The High Court has granted charity Just for Kids Law permission to proceed with its judicial review challenge over the use of children as spies by the police and other investigative agencies.
The Home Office had claimed that the case should be dropped for procedural reasons. The first full hearing in the case is scheduled for 11 June.
Just for Kids Law argues that the Government’s position is incompatible with international law, in particular the United Nations Convention on the Rights of the Child.
The charity said it was concerned that there were no clear safeguards for children “despite the clear risks to mental and physical health posed by their involvement in investigations”.

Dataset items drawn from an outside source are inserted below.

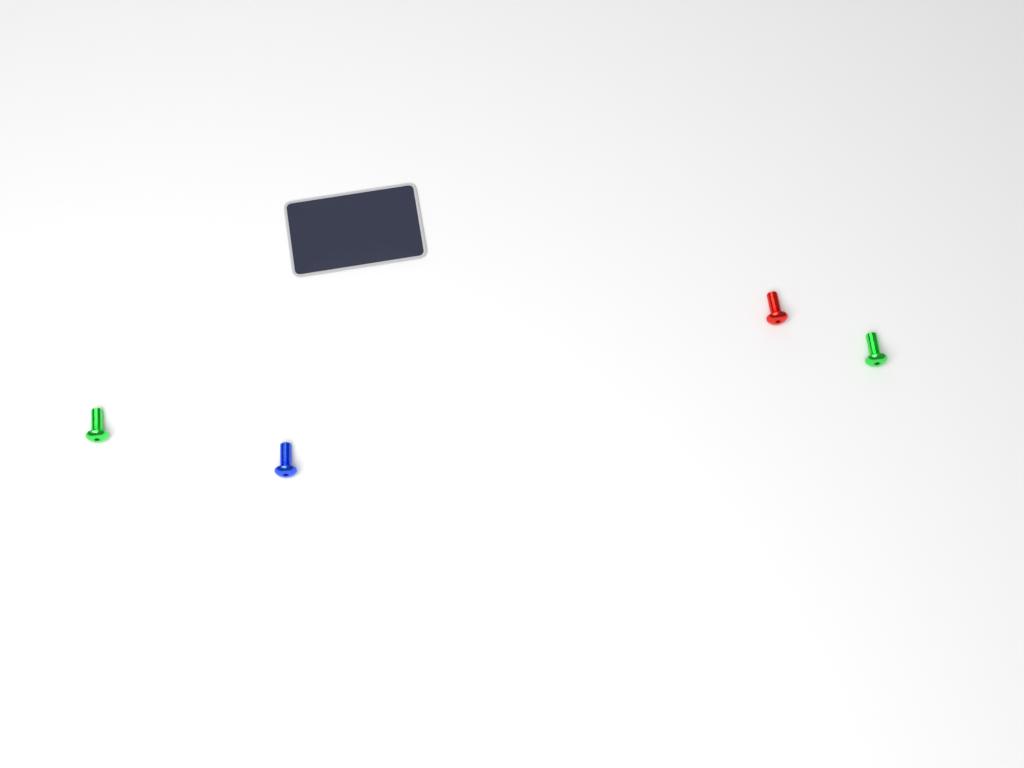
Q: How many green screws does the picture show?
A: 2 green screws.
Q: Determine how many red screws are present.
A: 1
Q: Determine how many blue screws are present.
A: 1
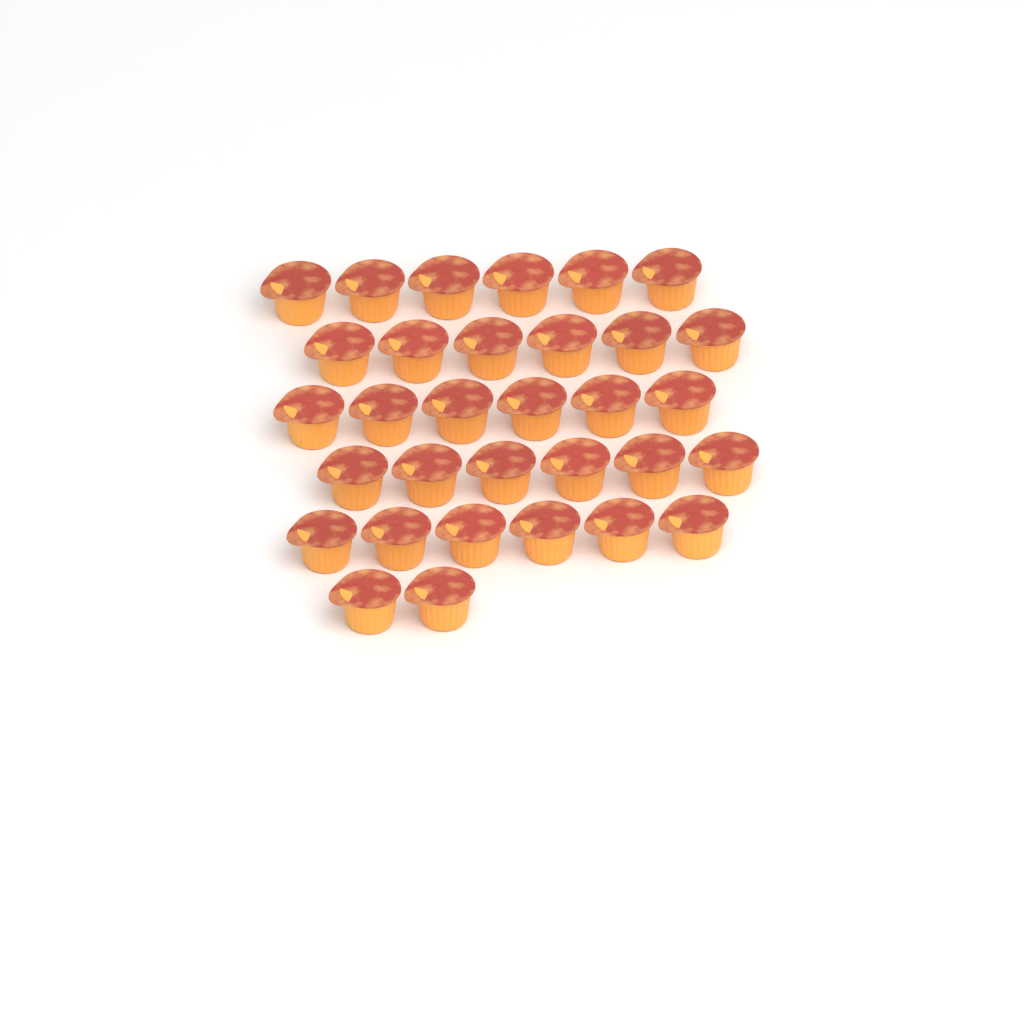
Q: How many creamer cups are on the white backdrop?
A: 32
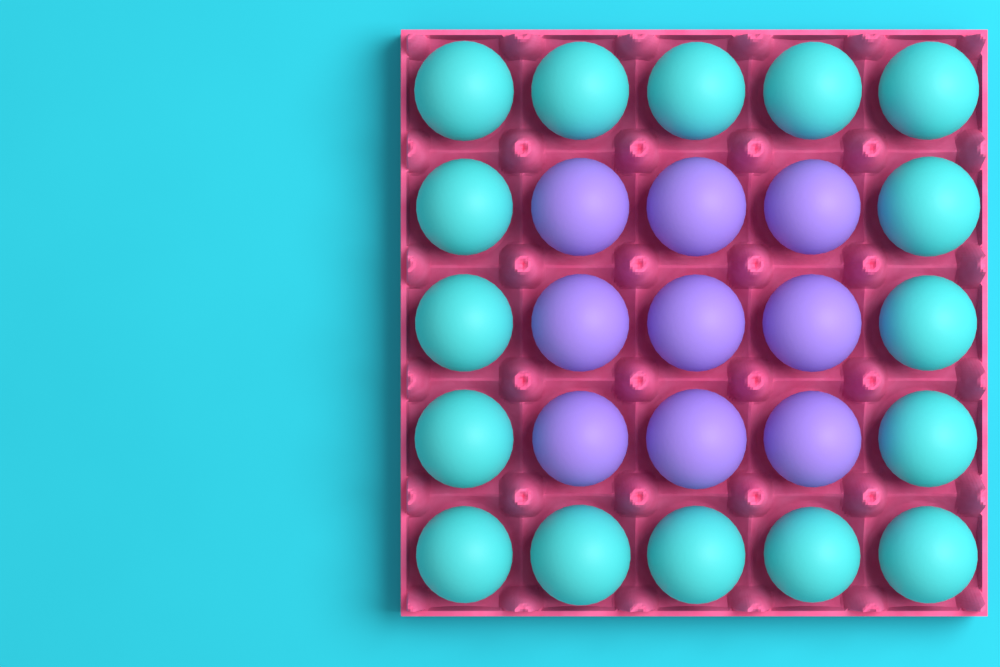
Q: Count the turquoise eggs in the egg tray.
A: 16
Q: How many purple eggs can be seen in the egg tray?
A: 9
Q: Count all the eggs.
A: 25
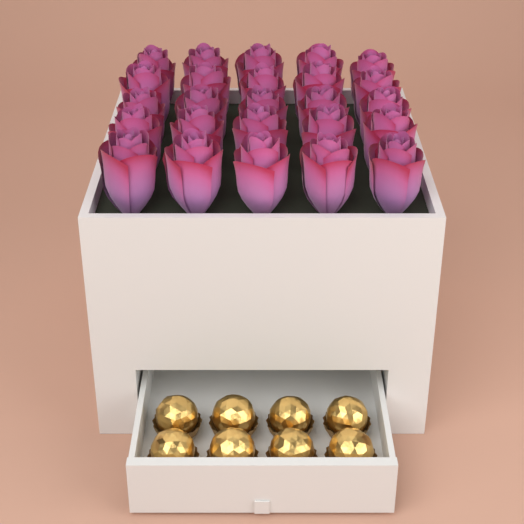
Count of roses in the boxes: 25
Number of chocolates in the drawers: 8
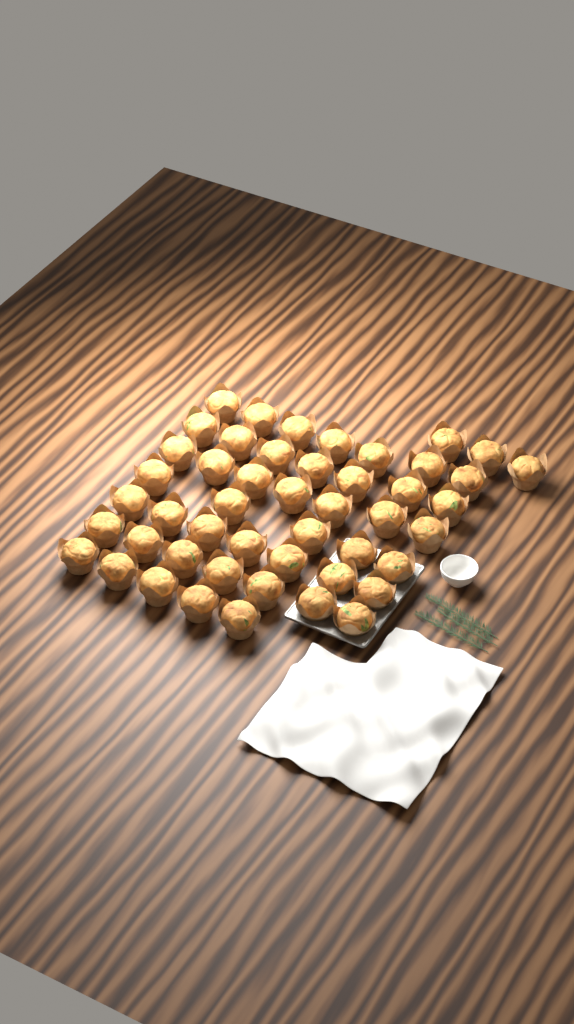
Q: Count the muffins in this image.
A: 48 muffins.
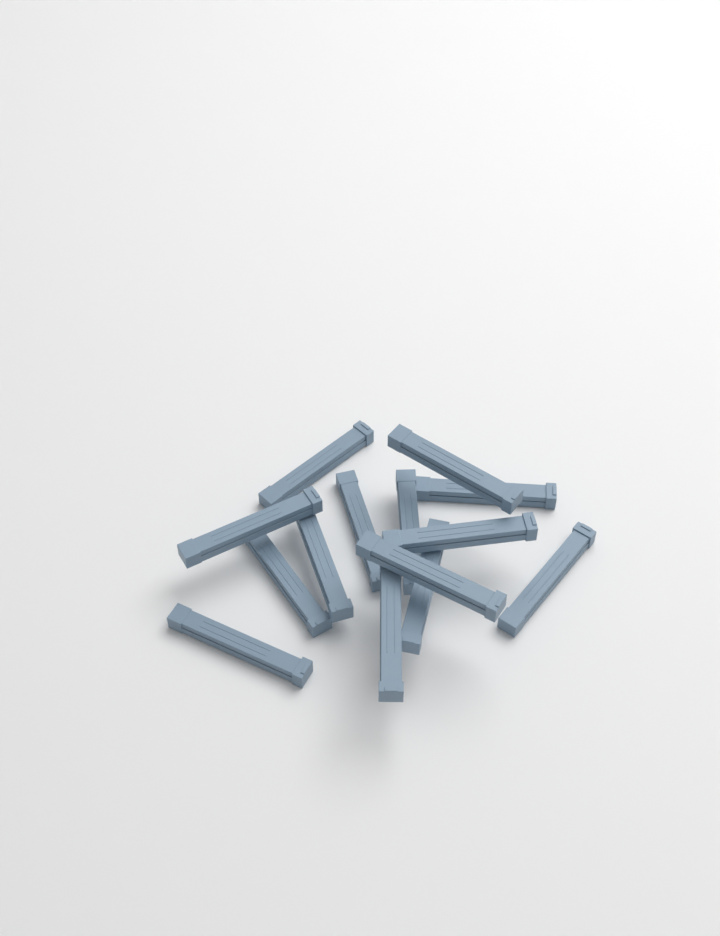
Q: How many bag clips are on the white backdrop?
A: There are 14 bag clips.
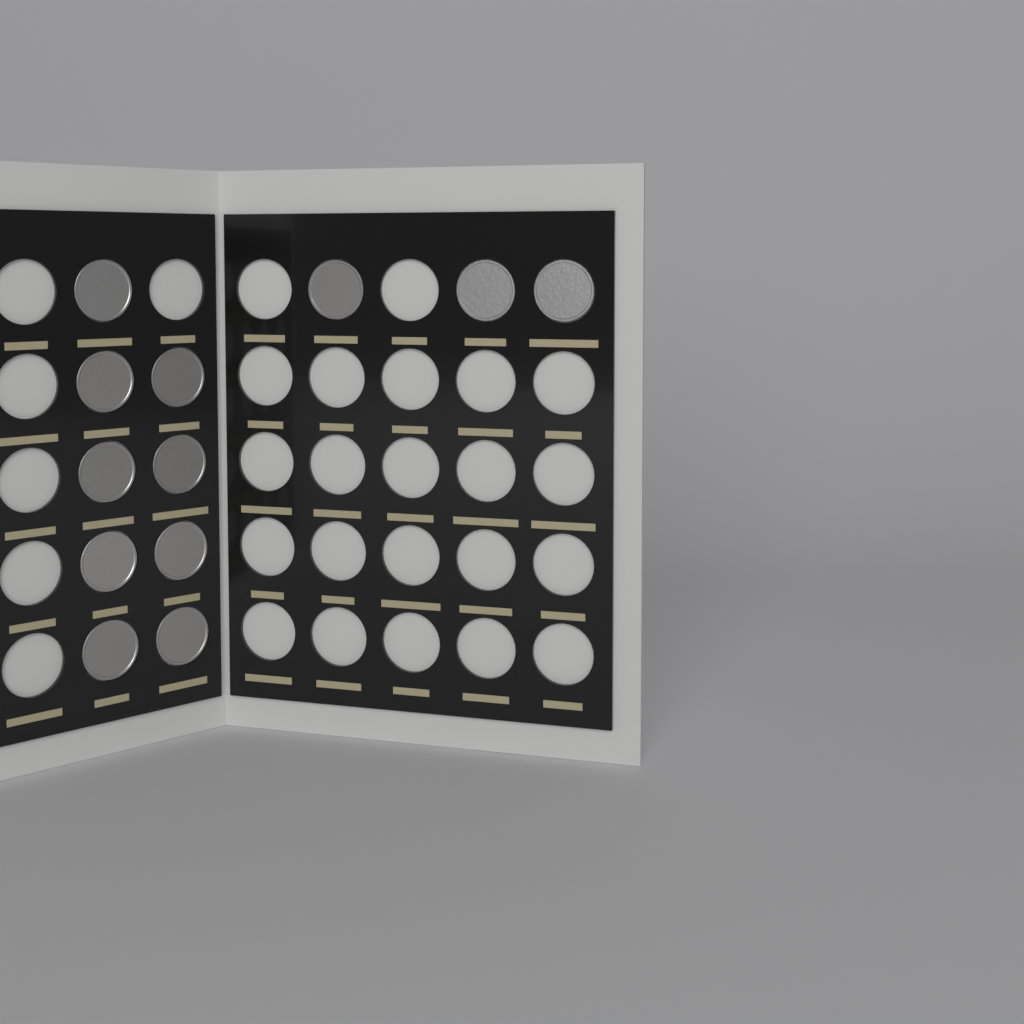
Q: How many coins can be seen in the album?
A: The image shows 12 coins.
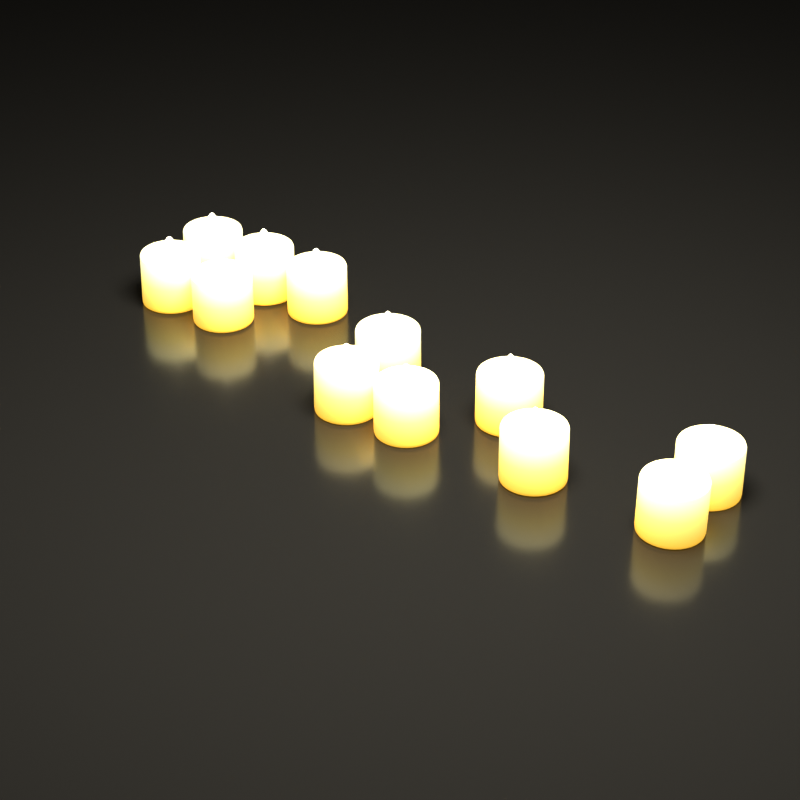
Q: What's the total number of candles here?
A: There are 12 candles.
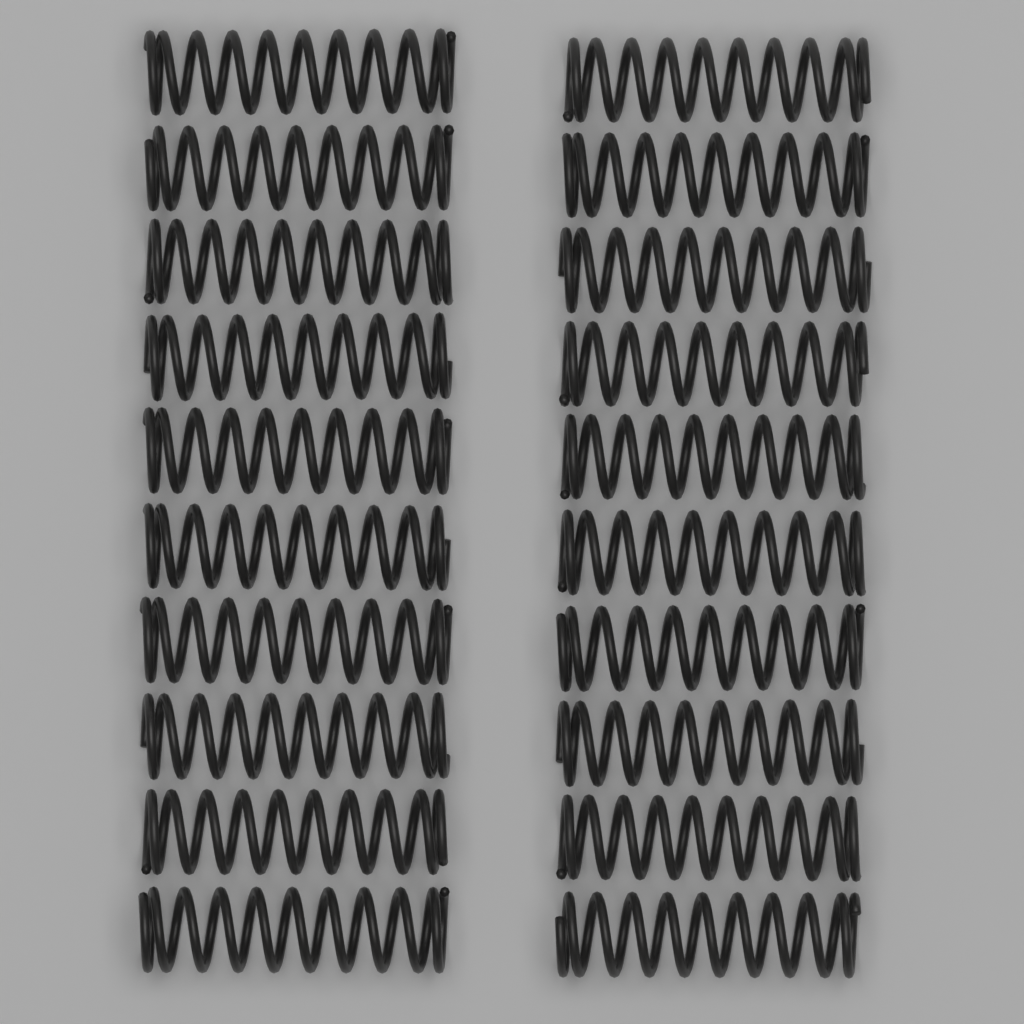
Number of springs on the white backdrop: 20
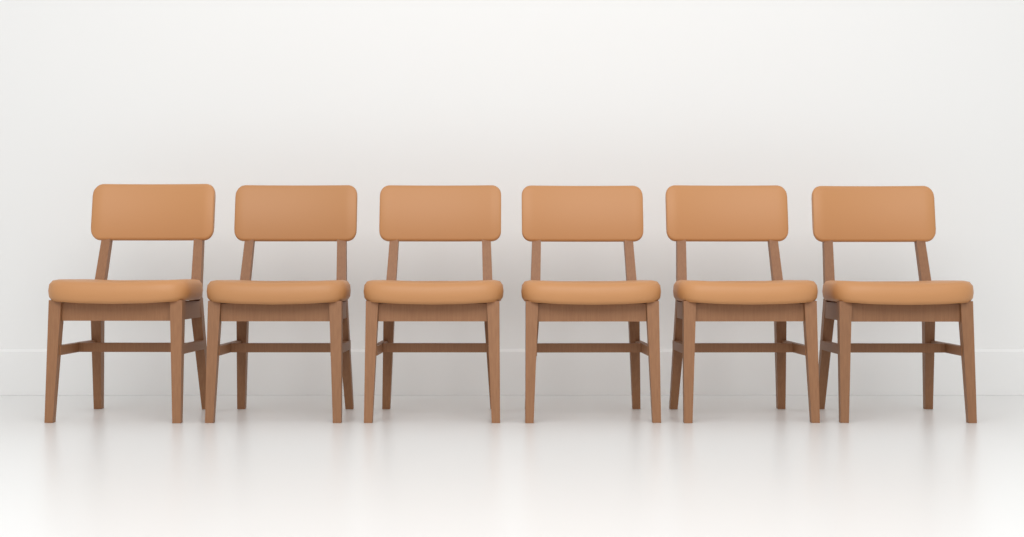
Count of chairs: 6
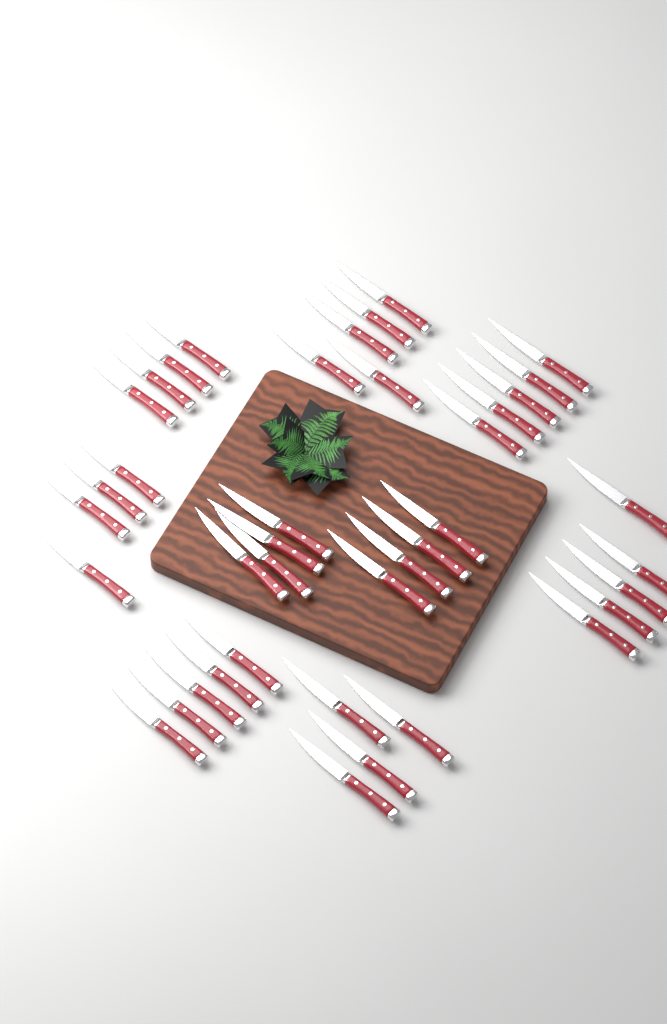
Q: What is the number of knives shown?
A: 40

It added: “This is particularly acute for 16 and 17 year olds, who don’t even have access to an Appropriate Adult when speaking to intelligence agencies – despite being at an age where they would have such support if charged with a criminal offence.”
Just for Kids Law said it wanted the Home Office guidance to make clear that the child’s welfare is considered when they are recruited; that proper risk assessments are carried out, and that children are only used in the most exceptional of circumstances with appropriate safeguards.
It is using the Crowd Justice platform to fund the case and is now looking to reach a stretch target of £15,000.
Caoilfhionn Gallagher QC and Sam Jacobs, both of Doughty Street Chambers, are acting for the charity on the case.
Doughty Street said: “The Government has recently indicated that it considers there to be 'increasing scope' for child Covert Human Intelligence Sources (CHISes) to be used in the most grave and dangerous of contexts, including in assisting the investigation and prosecution of serious offences such as terrorism offences, gang violence, county lines drugs offences and child sexual exploitation.
“This raises serious concerns regarding the welfare, well-being and safety of children recruited and deployed as child CHISes.”